Segment Open

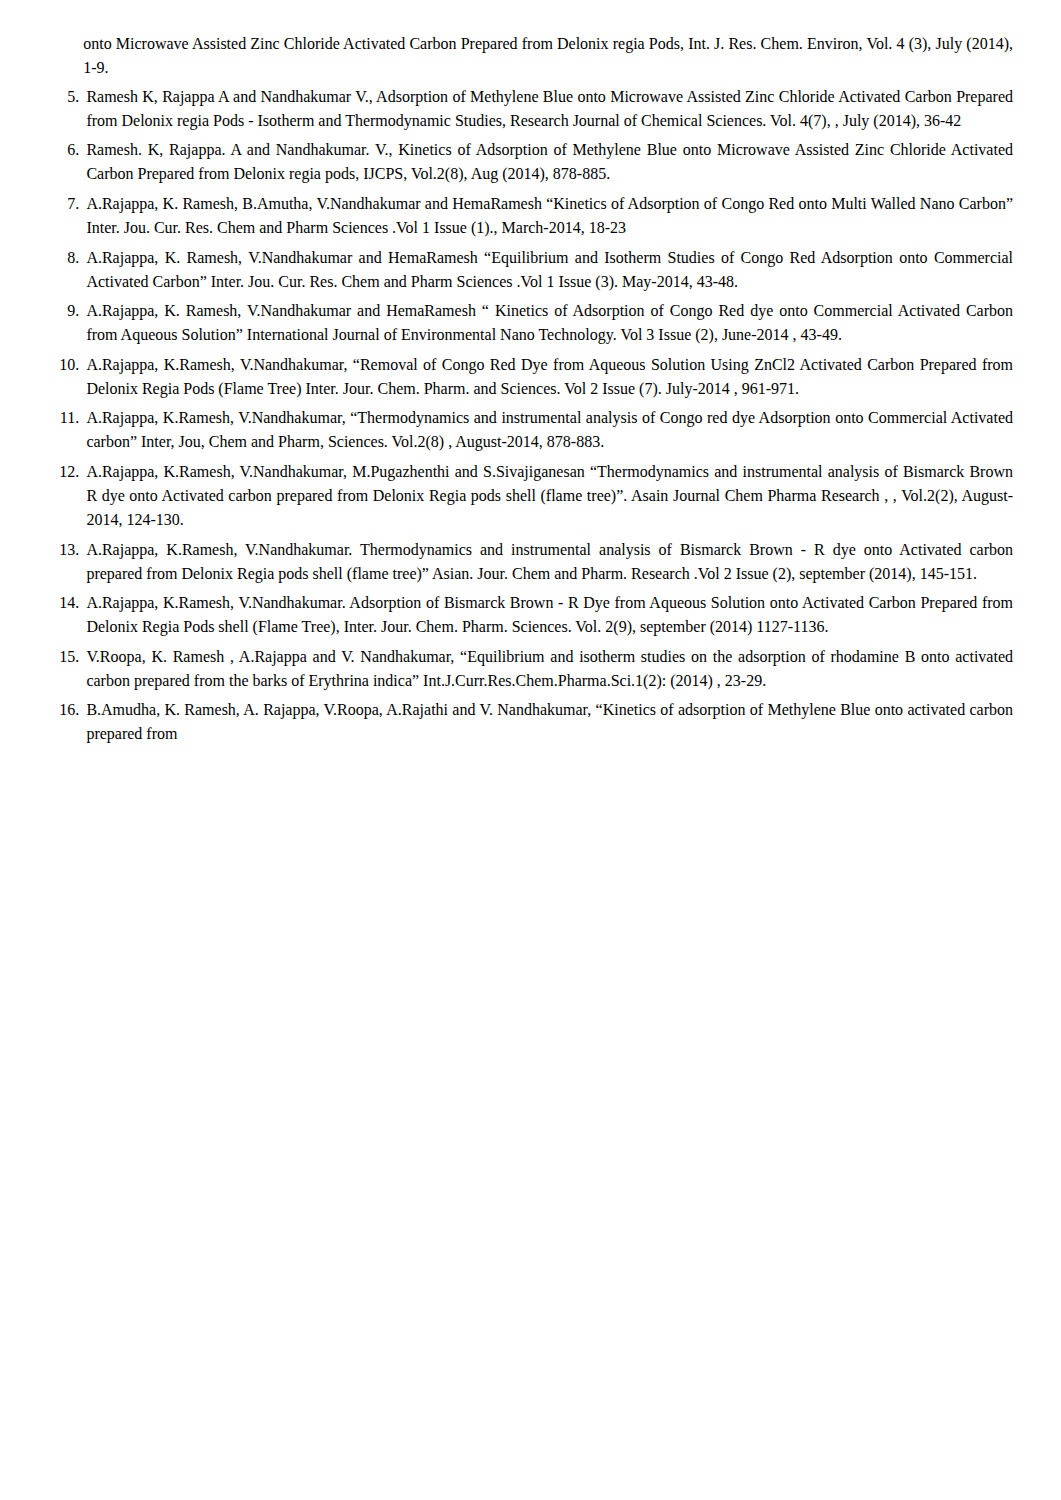onto Microwave Assisted Zinc Chloride Activated Carbon Prepared from Delonix regia Pods, Int. J. Res. Chem. Environ, Vol. 4 (3), July (2014), 1-9.
Ramesh K, Rajappa A and Nandhakumar V., Adsorption of Methylene Blue onto Microwave Assisted Zinc Chloride Activated Carbon Prepared from Delonix regia Pods - Isotherm and Thermodynamic Studies, Research Journal of Chemical Sciences. Vol. 4(7), , July (2014), 36-42
Ramesh. K, Rajappa. A and Nandhakumar. V., Kinetics of Adsorption of Methylene Blue onto Microwave Assisted Zinc Chloride Activated Carbon Prepared from Delonix regia pods, IJCPS, Vol.2(8), Aug (2014), 878-885.
A.Rajappa, K. Ramesh, B.Amutha, V.Nandhakumar and HemaRamesh “Kinetics of Adsorption of Congo Red onto Multi Walled Nano Carbon” Inter. Jou. Cur. Res. Chem and Pharm Sciences .Vol 1 Issue (1)., March-2014, 18-23
A.Rajappa, K. Ramesh, V.Nandhakumar and HemaRamesh “Equilibrium and Isotherm Studies of Congo Red Adsorption onto Commercial Activated Carbon” Inter. Jou. Cur. Res. Chem and Pharm Sciences .Vol 1 Issue (3). May-2014, 43-48.
A.Rajappa, K. Ramesh, V.Nandhakumar and HemaRamesh “ Kinetics of Adsorption of Congo Red dye onto Commercial Activated Carbon from Aqueous Solution” International Journal of Environmental Nano Technology. Vol 3 Issue (2), June-2014 , 43-49.
A.Rajappa, K.Ramesh, V.Nandhakumar, “Removal of Congo Red Dye from Aqueous Solution Using ZnCl2 Activated Carbon Prepared from Delonix Regia Pods (Flame Tree) Inter. Jour. Chem. Pharm. and Sciences. Vol 2 Issue (7). July-2014 , 961-971.
A.Rajappa, K.Ramesh, V.Nandhakumar, “Thermodynamics and instrumental analysis of Congo red dye Adsorption onto Commercial Activated carbon” Inter, Jou, Chem and Pharm, Sciences. Vol.2(8) , August-2014, 878-883.
A.Rajappa, K.Ramesh, V.Nandhakumar, M.Pugazhenthi and S.Sivajiganesan “Thermodynamics and instrumental analysis of Bismarck Brown R dye onto Activated carbon prepared from Delonix Regia pods shell (flame tree)”. Asain Journal Chem Pharma Research , , Vol.2(2), August-2014, 124-130.
A.Rajappa, K.Ramesh, V.Nandhakumar. Thermodynamics and instrumental analysis of Bismarck Brown - R dye onto Activated carbon prepared from Delonix Regia pods shell (flame tree)” Asian. Jour. Chem and Pharm. Research .Vol 2 Issue (2), september (2014), 145-151.
A.Rajappa, K.Ramesh, V.Nandhakumar. Adsorption of Bismarck Brown - R Dye from Aqueous Solution onto Activated Carbon Prepared from Delonix Regia Pods shell (Flame Tree), Inter. Jour. Chem. Pharm. Sciences. Vol. 2(9), september (2014) 1127-1136.
V.Roopa, K. Ramesh , A.Rajappa and V. Nandhakumar, “Equilibrium and isotherm studies on the adsorption of rhodamine B onto activated carbon prepared from the barks of Erythrina indica” Int.J.Curr.Res.Chem.Pharma.Sci.1(2): (2014) , 23-29.
B.Amudha, K. Ramesh, A. Rajappa, V.Roopa, A.Rajathi and V. Nandhakumar, “Kinetics of adsorption of Methylene Blue onto activated carbon prepared from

Segment Closed

**Problem**
Find the line with "V.Roopa, K. Ramesh" in the listing. Reproduce it and all the lines after it, exactly, through the last line.

**Answer space**
V.Roopa, K. Ramesh , A.Rajappa and V. Nandhakumar, “Equilibrium and isotherm studies on the adsorption of rhodamine B onto activated carbon prepared from the barks of Erythrina indica” Int.J.Curr.Res.Chem.Pharma.Sci.1(2): (2014) , 23-29.
B.Amudha, K. Ramesh, A. Rajappa, V.Roopa, A.Rajathi and V. Nandhakumar, “Kinetics of adsorption of Methylene Blue onto activated carbon prepared from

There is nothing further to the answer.